- A historic international effort
- Tragedy and new beginnings
- Modern times
- What to see and do
- Perfect for fans of trains and history
A historic international effort
Japan’s first railway line, connecting Tokyo to Yokohama, opened on October 14, 1872, reducing a 10-hour walking journey down to a trip that lasted less than an hour. What was at the time known as Shimbashi Station (more on the name later) was erected less than a year earlier, in December 1871, at the line’s zero-mile point in Tokyo’s Shiodome district.
Although Old Shimbashi Station was designed by the American architect R.P. Bridgens, it was British engineering and technology, under the stewardship of Edmund Morel, that drove the successful completion of Japan’s first train line.
Tragedy and new beginnings
Japan’s railway boom ushered in the country’s rapid Meiji-era modernization, and the distinctly western architecture of Old Shimbashi Station served as a harbinger of what was to come—particularly the modernization of the nearby Ginza district. As Tokyo’s railway network grew, the passenger terminal functions of Old Shimbashi Station were transferred to nearby Tokyo Station when it opened in 1914. With this change, Old Shimbashi Station was also stripped of its name and became the Shiodome Freight Terminal.

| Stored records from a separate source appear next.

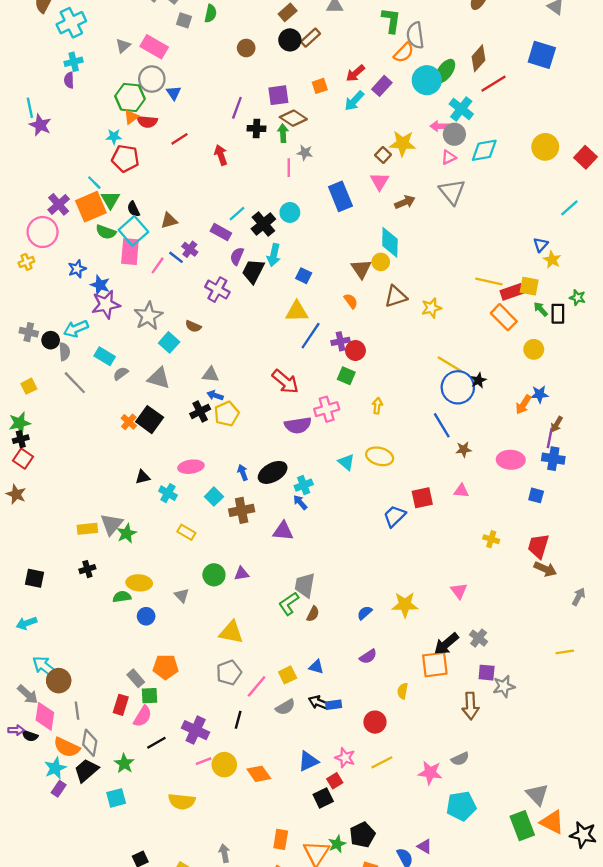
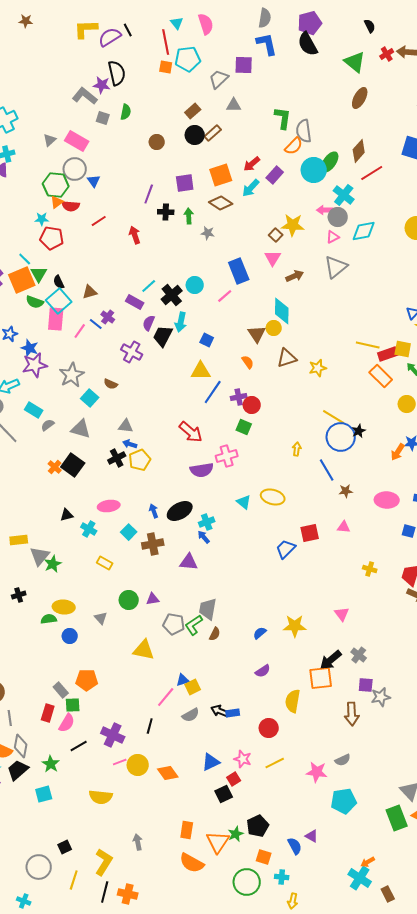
orange square: (320, 86) -> (221, 175), size x1.6
brown diamond: (293, 118) -> (221, 203), moved
pink line: (289, 168) -> (225, 296), moved, turned 49
gray triangle: (452, 192) -> (336, 267), turned 30
yellow arrow: (377, 406) -> (297, 449), moved
yellow rectangle: (87, 529) -> (19, 540), moved
blue triangle: (316, 667) -> (183, 680), moved, turned -32
gray pentagon: (229, 673) -> (174, 624), moved, turned 30
yellow semicircle: (403, 691) -> (293, 701), size x1.6

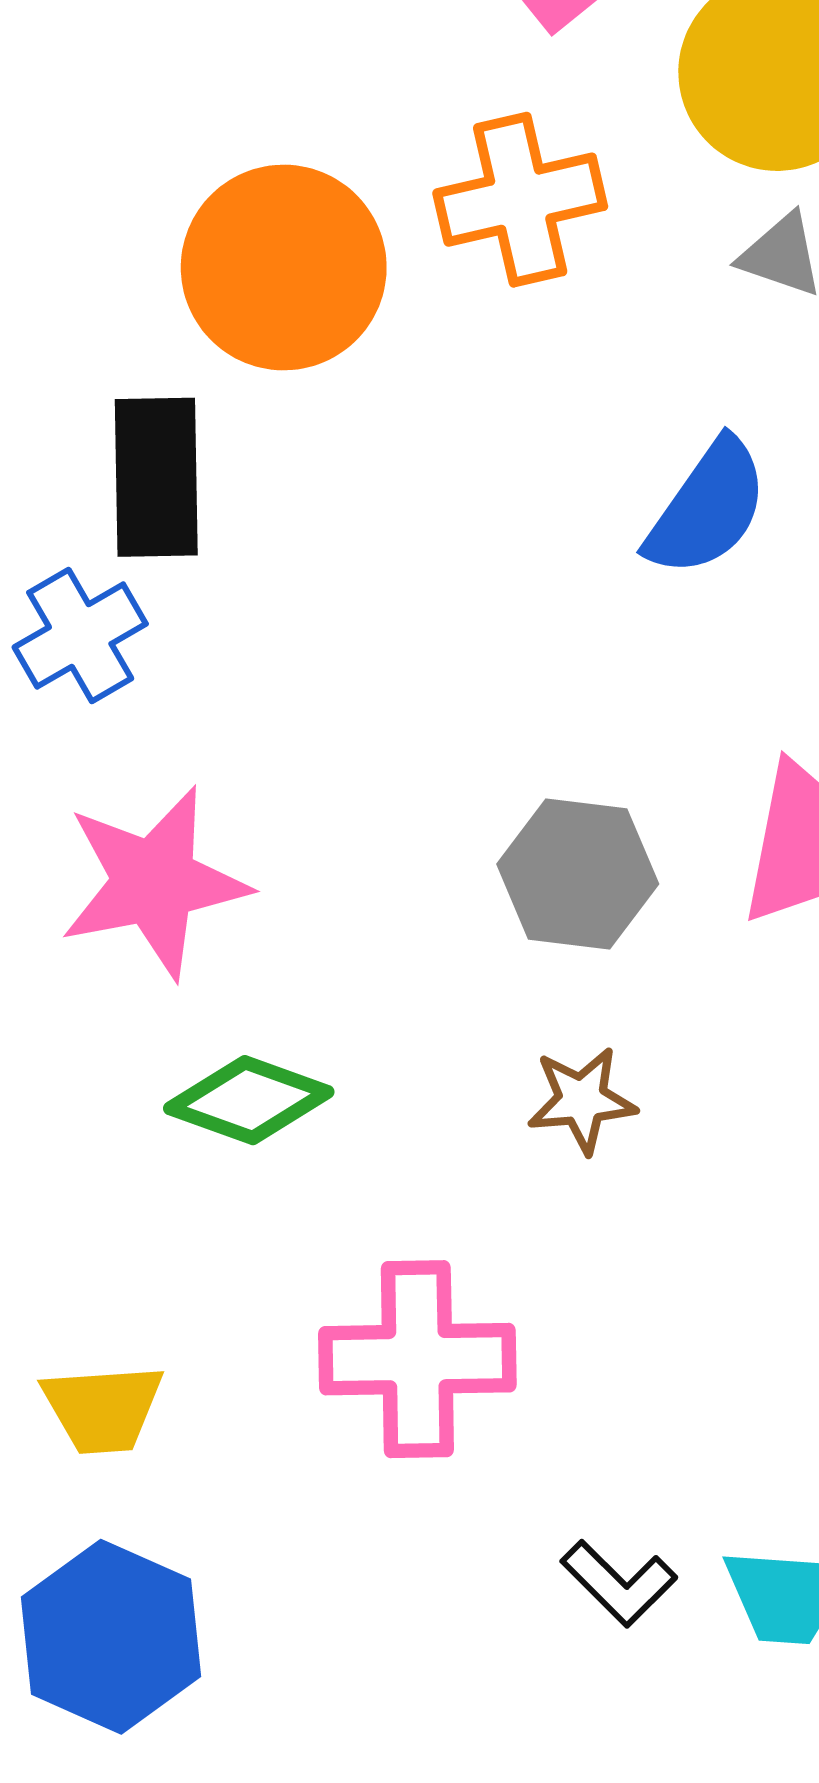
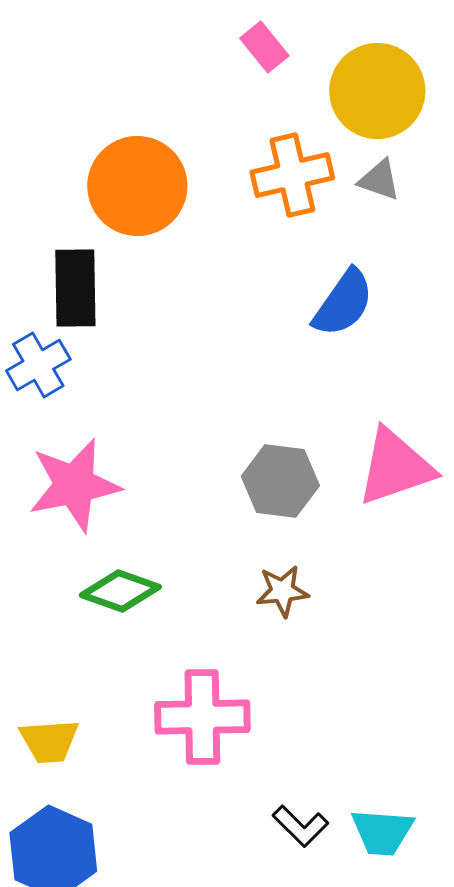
orange cross: (520, 200) -> (292, 175), moved

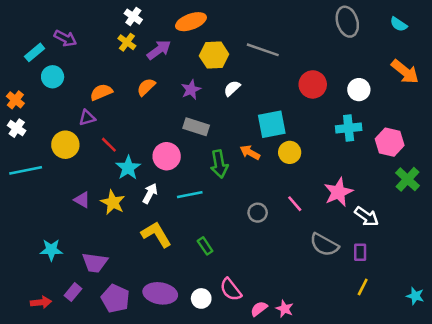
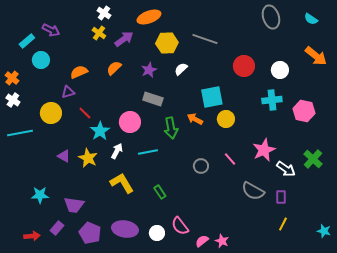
green cross: (408, 179) -> (313, 159), moved

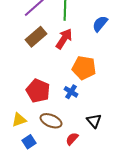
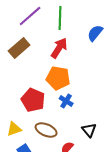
brown rectangle: (36, 37) -> (19, 48), moved
orange pentagon: (84, 68) -> (58, 78), moved

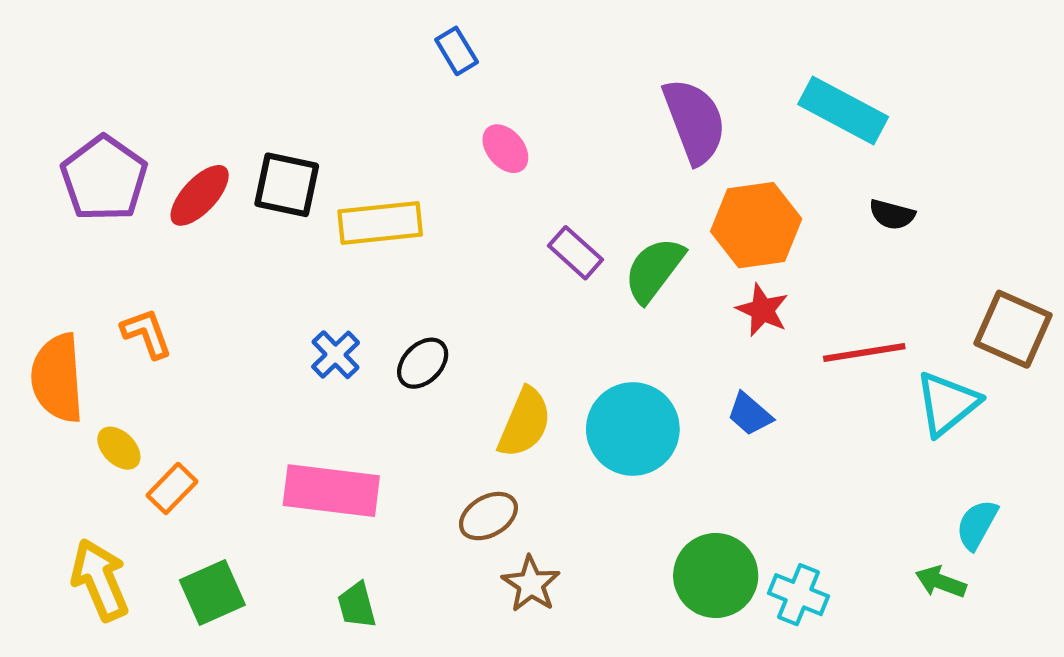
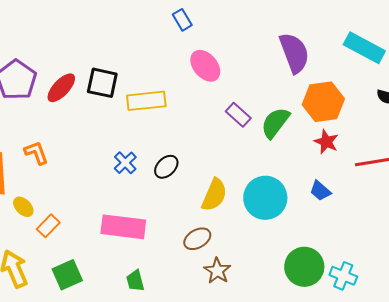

Nearby Karasumori Station became the present-day Shimbashi Station, a major hub presently serviced by four JR train lines, two subway lines, and the automated Yurikamome Line.
In 1923, the Shiodome Freight Terminal (Old Shimbashi Station) was destroyed in a fire sparked by the devastating Great Kanto Earthquake. Eventually, post-earthquake renovation work led to the demolition of the station platform and structures that had survived the fire.
Despite this tragedy, the reborn Shiodome Freight Terminal remained in use until 1986. As the area underwent a massive urban redevelopment project, portions of the original pre-quake station platforms and foundations were unearthed during archaeological excavations in 1991.
The Japanese government designated these remains as a historic site on December 10, 1996, and in 2003, a replica of Old Shimbashi Station was faithfully reconstructed on the spot where it all began. To make it a little easier to trace the history of these historic train stations, check out this annotated map.
The present incarnation of Old Shimbashi Station is now home to a small museum where visitors can view the original Meiji-era artifacts and preserved portions of the original 1871 Old Shimbashi Station structure that were discovered during the archaeological excavation. Oddly, most of the building is actually occupied by a branch of the popular Ginza Lion Beer Hall chain, which betrays the historic atmosphere almost as much as the towering skyscrapers that surround the diminutive station.
What to see and do
Since the museum is so small, it’s easy to drop in for a quick visit if you’re in the neighborhood and have 30 minutes to an hour to spare. All of the permanent exhibits, both inside and outside the museum, are presented in English and Japanese. The second floor of the museum hosts temporary exhibitions which may only be in Japanese. Even if this is the case, don’t overlook the interactive video display. The English-language videos are a great crash course on railway history and Tokyo’s Ginza district.
You’re free to take pictures outside of the museum, but unfortunately, no photography of any kind is allowed inside. Fortunately, admission is free.
Perfect for fans of trains and history
Although Old Shimbashi Station represents such a significant era of Japanese history, the museum’s small size and niche focus prevent me from recommending it as a “must see” Tokyo travel destination. However, a passing interest in the subject matter is enough to enjoy a brief respite from the bustling streets of Ginza and Shimbashi.
That being said, if you’re fascinated by trains, Japanese history, or ideally, a combination of both, you should make it a point to visit the local treasure that is Old Shimbashi Station.